Artigo critica postura hesitante do Ocidente no apoio à Ucrânia contra a Rússia

Especialista pede mudança de postura do Ocidente para garantir vitória ucraniana

Em análise, Chrystia Freeland critica hesitação histórica e defende apoio decisivo à Ucrânia

Há mais de uma década, grande parte do Ocidente tem ponderado como gerir aquilo que considerava ser a inevitável subordinação da Ucrânia à Rússia. Embora tenham afirmado repetidamente que estão ao lado de Kiev e que a apoiariam pelo tempo que fosse necessário, as potências ocidentais falharam consistentemente em fornecer o apoio necessário para uma vitória ucraniana, chegando a desencorajar o uso efetivo dos próprios recursos de defesa do país.

É tempo de mudar esse paradigma de meio-termo, argumenta a analista.
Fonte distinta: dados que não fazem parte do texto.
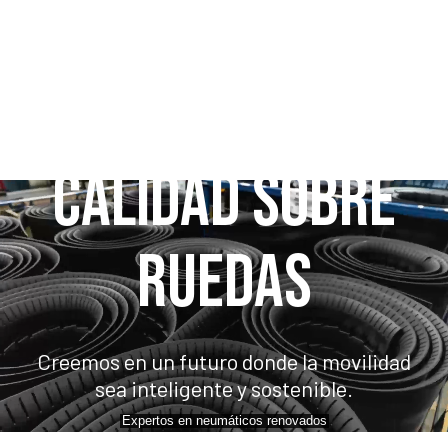
CALIDAD SOBRE
RUEDAS
Creemos en un futuro donde la movilidad
sea inteligente y sostenible.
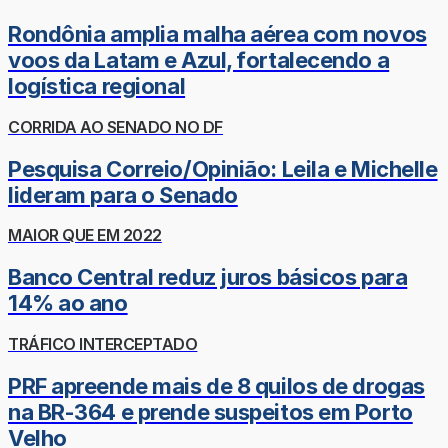
Rondônia amplia malha aérea com novos
voos da Latam e Azul, fortalecendo a
logística regional
CORRIDA AO SENADO NO DF
Pesquisa Correio/Opinião: Leila e Michelle
lideram para o Senado
MAIOR QUE EM 2022
Banco Central reduz juros básicos para
14% ao ano
TRÁFICO INTERCEPTADO
PRF apreende mais de 8 quilos de drogas
na BR-364 e prende suspeitos em Porto
Velho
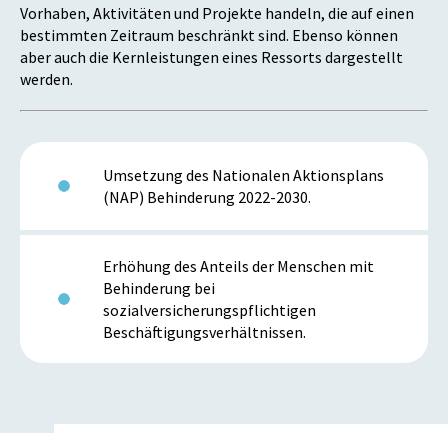
Vorhaben, Aktivitäten und Projekte handeln, die auf einen
bestimmten Zeitraum beschränkt sind. Ebenso können
aber auch die Kernleistungen eines Ressorts dargestellt
werden.
Umsetzung des Nationalen Aktionsplans
(NAP) Behinderung 2022-2030.
Erhöhung des Anteils der Menschen mit
Behinderung bei
sozialversicherungspflichtigen
Beschäftigungsverhältnissen.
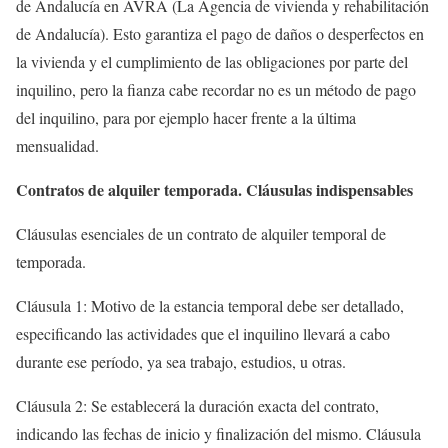
de Andalucía en AVRA (La Agencia de vivienda y rehabilitación
de Andalucía). Esto garantiza el pago de daños o desperfectos en
la vivienda y el cumplimiento de las obligaciones por parte del
inquilino, pero la fianza cabe recordar no es un método de pago
del inquilino, para por ejemplo hacer frente a la última
mensualidad.
Contratos de alquiler temporada. Cláusulas indispensables
Cláusulas esenciales de un contrato de alquiler temporal de
temporada.
Cláusula 1: Motivo de la estancia temporal debe ser detallado,
especificando las actividades que el inquilino llevará a cabo
durante ese período, ya sea trabajo, estudios, u otras.
Cláusula 2: Se establecerá la duración exacta del contrato,
indicando las fechas de inicio y finalización del mismo. Cláusula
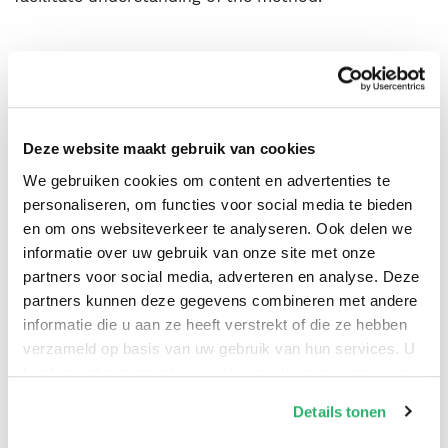
Deze website maakt gebruik van cookies
We gebruiken cookies om content en advertenties te
personaliseren, om functies voor social media te bieden
en om ons websiteverkeer te analyseren. Ook delen we
informatie over uw gebruik van onze site met onze
partners voor social media, adverteren en analyse. Deze
partners kunnen deze gegevens combineren met andere
0
|
0
informatie die u aan ze heeft verstrekt of die ze hebben
verzameld op basis van uw gebruik van hun services. U
kunt op ieder moment uw cookievoorkeuren aanpassen
op onze
cookiebeleid pagina
.
Details tonen
We werken samen met
42 derden
die uw gegevens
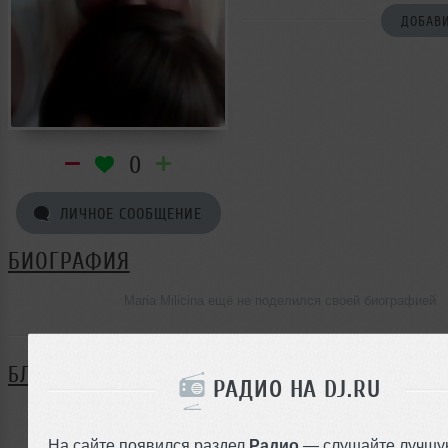
ДОБАВИ
0
ЛИЧНОЕ СООБЩЕНИЕ
БИОГРАФИЯ
Maria Milicina ещё не поделился своей биографией
БЛОГ
РАДИО НА DJ.RU
Нет записей в блоге
На сайте появился раздел
Радио
— слушайте лучшу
É preciso reconhecer que a Ucrânia pode vencer esta guerra e que uma vitória ucraniana está nos interesses do Ocidente geopolítico. Com base nisso, a comunidade internacional precisa conceber um plano concreto para uma vitória da Ucrânia sobre a invasão russa.

O derrotismo ocidental começou com a invasão da Crimeia em 2014, quando o Ocidente pediu aos ucranianos que se contivessem e aceitou tacitamente o controlo russo da península. Na véspera da invasão em grande escala de 2022, os preparativos limitavam-se a apoiar uma longa guerra de guerrilha contra a ocupação, com cautela no fornecimento de armas por receio de que caíssem em mãos russas. No momento em que os tanques do Kremlin cruzaram a fronteira, a oferta ao presidente Volodymyr Zelenskyy foi uma rota de fuga para liderar um governo no exílio, em vez de um apoio bélico maciço e imediato.